| WHAT IS REQUIRED |
Reproduce only the lines from the line containing "(size 1.016 1.016))))))))" to the end of the entries below, including both of those lines.

| RECORDS SHOWN |
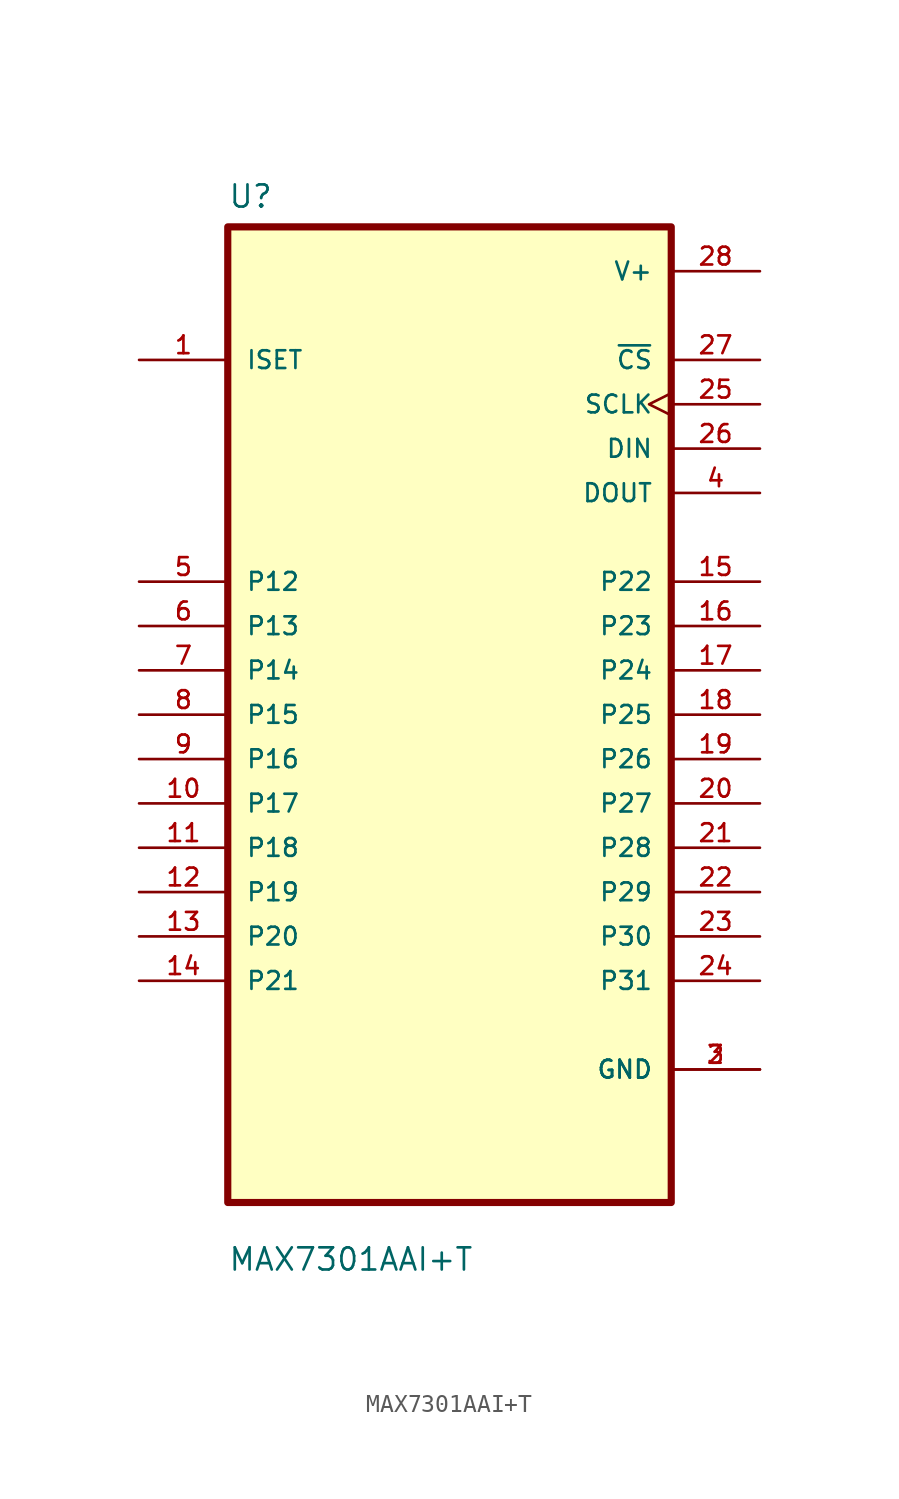
<source format=kicad_sym>
(kicad_symbol_lib
  (version 20211014)
  (generator kicad_symbol_editor)
  (symbol "MAX7301AAI+T"
    (pin_names
      (offset 1.016))
    (property "Reference" "U"
      (at -12.7 28.94 0.0)
      (effects (font (size 1.27 1.27)) (justify bottom left)))
    (property "Value" "MAX7301AAI+T"
      (at -12.7 -31.94 0.0)
      (effects (font (size 1.27 1.27)) (justify bottom left)))
    (symbol "MAX7301AAI+T_0_0"
      (rectangle (start -12.7 -27.94) (end 12.7 27.94) (stroke (width 0.41)) (fill (type background)))
      (pin input line (at 17.78 20.32 180.0) (length 5.08) (name "~{CS}" (effects (font (size 1.016 1.016)))) (number "27" (effects (font (size 1.016 1.016)))))
      (pin input line (at 17.78 15.24 180.0) (length 5.08) (name "DIN" (effects (font (size 1.016 1.016)))) (number "26" (effects (font (size 1.016 1.016)))))
      (pin input line (at -17.78 20.32 0) (length 5.08) (name "ISET" (effects (font (size 1.016 1.016)))) (number "1" (effects (font (size 1.016 1.016)))))
      (pin input clock (at 17.78 17.78 180.0) (length 5.08) (name "SCLK" (effects (font (size 1.016 1.016)))) (number "25" (effects (font (size 1.016 1.016)))))
      (pin bidirectional line (at -17.78 7.62 0) (length 5.08) (name "P12" (effects (font (size 1.016 1.016)))) (number "5" (effects (font (size 1.016 1.016)))))
      (pin bidirectional line (at -17.78 5.08 0) (length 5.08) (name "P13" (effects (font (size 1.016 1.016)))) (number "6" (effects (font (size 1.016 1.016)))))
      (pin bidirectional line (at -17.78 2.54 0) (length 5.08) (name "P14" (effects (font (size 1.016 1.016)))) (number "7" (effects (font (size 1.016 1.016)))))
      (pin bidirectional line (at -17.78 0.0 0) (length 5.08) (name "P15" (effects (font (size 1.016 1.016)))) (number "8" (effects (font (size 1.016 1.016)))))
      (pin bidirectional line (at -17.78 -2.54 0) (length 5.08) (name "P16" (effects (font (size 1.016 1.016)))) (number "9" (effects (font (size 1.016 1.016)))))
      (pin bidirectional line (at -17.78 -5.08 0) (length 5.08) (name "P17" (effects (font (size 1.016 1.016)))) (number "10" (effects (font (size 1.016 1.016)))))
      (pin bidirectional line (at -17.78 -7.62 0) (length 5.08) (name "P18" (effects (font (size 1.016 1.016)))) (number "11" (effects (font (size 1.016 1.016)))))
      (pin bidirectional line (at -17.78 -10.16 0) (length 5.08) (name "P19" (effects (font (size 1.016 1.016)))) (number "12" (effects (font (size 1.016 1.016)))))
      (pin bidirectional line (at -17.78 -12.7 0) (length 5.08) (name "P20" (effects (font (size 1.016 1.016)))) (number "13" (effects (font (size 1.016 1.016)))))
      (pin bidirectional line (at -17.78 -15.24 0) (length 5.08) (name "P21" (effects (font (size 1.016 1.016)))) (number "14" (effects (font (size 1.016 1.016)))))
      (pin power_in line (at 17.78 25.4 180.0) (length 5.08) (name "V+" (effects (font (size 1.016 1.016)))) (number "28" (effects (font (size 1.016 1.016)))))
      (pin output line (at 17.78 12.7 180.0) (length 5.08) (name "DOUT" (effects (font (size 1.016 1.016)))) (number "4" (effects (font (size 1.016 1.016)))))
      (pin bidirectional line (at 17.78 7.62 180.0) (length 5.08) (name "P22" (effects (font (size 1.016 1.016)))) (number "15" (effects (font (size 1.016 1.016)))))
      (pin bidirectional line (at 17.78 5.08 180.0) (length 5.08) (name "P23" (effects (font (size 1.016 1.016)))) (number "16" (effects (font (size 1.016 1.016)))))
      (pin bidirectional line (at 17.78 2.54 180.0) (length 5.08) (name "P24" (effects (font (size 1.016 1.016)))) (number "17" (effects (font (size 1.016 1.016)))))
      (pin bidirectional line (at 17.78 0.0 180.0) (length 5.08) (name "P25" (effects (font (size 1.016 1.016)))) (number "18" (effects (font (size 1.016 1.016)))))
      (pin bidirectional line (at 17.78 -2.54 180.0) (length 5.08) (name "P26" (effects (font (size 1.016 1.016)))) (number "19" (effects (font (size 1.016 1.016)))))
      (pin bidirectional line (at 17.78 -5.08 180.0) (length 5.08) (name "P27" (effects (font (size 1.016 1.016)))) (number "20" (effects (font (size 1.016 1.016)))))
      (pin bidirectional line (at 17.78 -7.62 180.0) (length 5.08) (name "P28" (effects (font (size 1.016 1.016)))) (number "21" (effects (font (size 1.016 1.016)))))
      (pin bidirectional line (at 17.78 -10.16 180.0) (length 5.08) (name "P29" (effects (font (size 1.016 1.016)))) (number "22" (effects (font (size 1.016 1.016)))))
      (pin bidirectional line (at 17.78 -12.7 180.0) (length 5.08) (name "P30" (effects (font (size 1.016 1.016)))) (number "23" (effects (font (size 1.016 1.016)))))
      (pin bidirectional line (at 17.78 -15.24 180.0) (length 5.08) (name "P31" (effects (font (size 1.016 1.016)))) (number "24" (effects (font (size 1.016 1.016)))))
      (pin power_in line (at 17.78 -20.32 180.0) (length 5.08) (name "GND" (effects (font (size 1.016 1.016)))) (number "2" (effects (font (size 1.016 1.016)))))
      (pin power_in line (at 17.78 -20.32 180.0) (length 5.08) (name "GND" (effects (font (size 1.016 1.016)))) (number "3" (effects (font (size 1.016 1.016))))))))
</source>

| TASK RESULT |
      (pin power_in line (at 17.78 -20.32 180.0) (length 5.08) (name "GND" (effects (font (size 1.016 1.016)))) (number "3" (effects (font (size 1.016 1.016))))))))
</source>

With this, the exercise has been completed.